De zoektocht van Friedrich-Wilhelm Marquardt

Begin jaren zeventig deed Marquardt (1928-2002) heftig van zich spreken als Barthiaan die met zijn boek Theologie und Sozialismus (1972) pleitte voor een radicaal socialisme en zich daarin, meer nog door diens dogmatische dan politieke beslissingen, zeer door Barth gesteund wist. Later nam hij de draad van zijn eerste boek over Barth (1967) weer op, waarin hij sprak over Barths ontdekking van het jodendom: van 1988, dus nog net voor de val van de muur, tot aan 1997 verscheen in zeven dikke delen dogmatiek de neerslag van zijn colleges uit de jaren tachtig, als een indrukwekkende poging om wat Barth deed met het socialisme nu zelf te doen met het jodendom – een theologie bedrijven die niet ‘uit de hoogte’ spreekt, maar voortkomt uit een ontmoeting.

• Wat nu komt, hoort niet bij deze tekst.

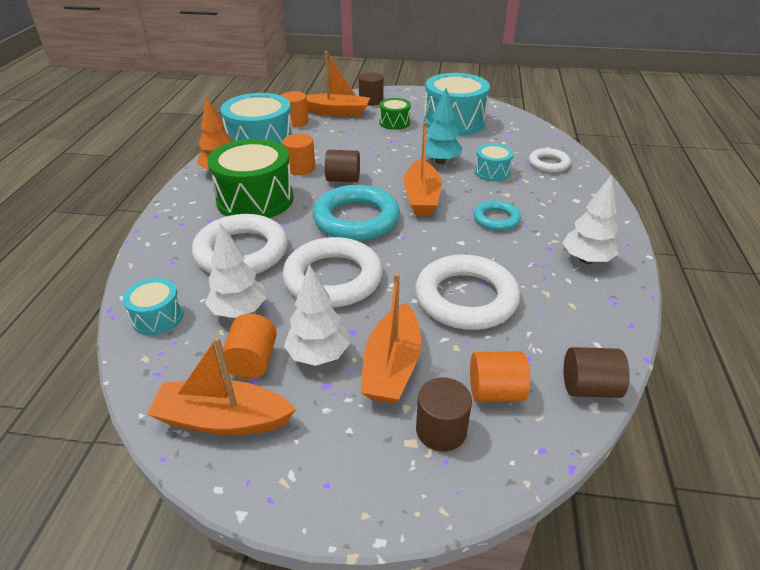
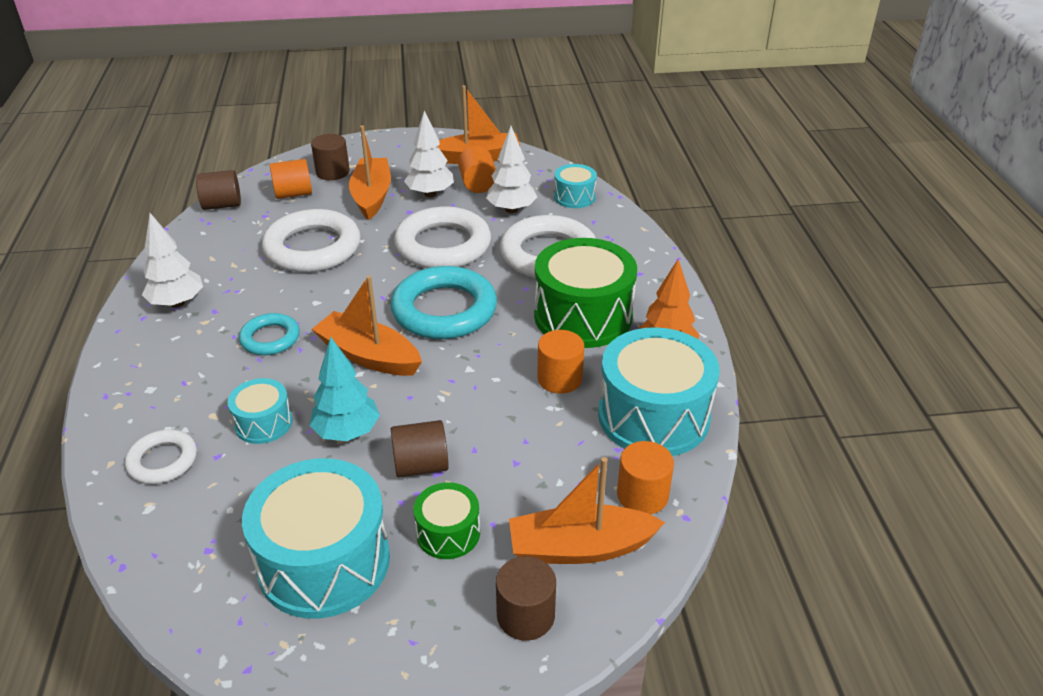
camera: 165 degrees right, 0 degrees up
brown cylinder [325,150,360,182] -> brown cylinder moved to [391,420,449,477]
orange boat [404,122,442,215] -> orange boat turned 45 degrees counterclockwise [312,276,422,376]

In de zomer van 2008 is in Duitsland het internationale symposium ‘Biblische Radikalitäten – Zur Aktualität der Theologie Friedrich-Wilhelm Marquardts’ gehouden. Er werd gevraagd naar de doorwerking en actualiteit van de beide velden die Marquardt bij Barth als een vorm van bijbelse radicaliteit aanwezig zag: jodendom en socialisme. Het spannendste aan deze conferentie was dat bewust werd gevraagd naar het verband tussen deze velden. Marquardt heeft dat verband steeds beklemtoond, ook in zijn late dagen, toen het vuur van het socialisme inmiddels tot wat gloeiende kooltjes was teruggebracht. Het maakte zijn dogmatiek utopischer, maar ook pregnanter: de teloorgang van de Joden en van het socialisme verschenen als een gezamenlijk teken van onze tijd waarin we onze humaniteit zijn kwijtgeraakt. Wie verder wil met Marquardt zal dan ook niet om de vraag naar dit verband heen kunnen. Ik ga op een aantal bijdragen in.

Marquardt was humanist

Andreas Pangritz, hoogleraar in Bonn en organisator van de conferentie, laat kundig zien hoe Marquardt vanuit de theologie van Barth tot zijn eigen radicalere stellingnames is gekomen. We horen over Barth die, niet geheel zonder spot, Marquardt schreef dat hij bij het lezen van diens boek over zijn ontdekking van het jodendom steeds de verleiding kende om als het ware zijn hoed voor zichzelf af te nemen, zo kunstig als het allemaal gezegd werd. Maar ook over het dispuut tussen Eberhard Jüngel en Frans Breukelman over de al dan niet blijvende eigen betekenis van Israël in het NT, waarbij Barth zweeg maar, zoals hij zijn biograaf Eberhard Busch later vertrouwelijk mededeelde, principieel aan de kant van Breukelman stond: geen opheffing van Israël als historisch ‘concretissimum’. Overtuigend is Pangritz als hij tot slot het in de theologie van Barth zo belangrijke en christologisch gemotiveerde begrip ‘universalisme’ beschouwt als de hefboom waarmee Marquardt jodendom en socialisme naar voren schuift: enerzijds is Christus voor allen gestorven; niet alleen voor de christenen, maar ook voor Joden en atheïsten; anderzijds gaat van deze beide ‘werkelijkheden’ nu juist een messiaans appel uit tot universeel heil, dat, zoals Breukelman het noemde, als ‘pars pro toto’ wordt verhaald.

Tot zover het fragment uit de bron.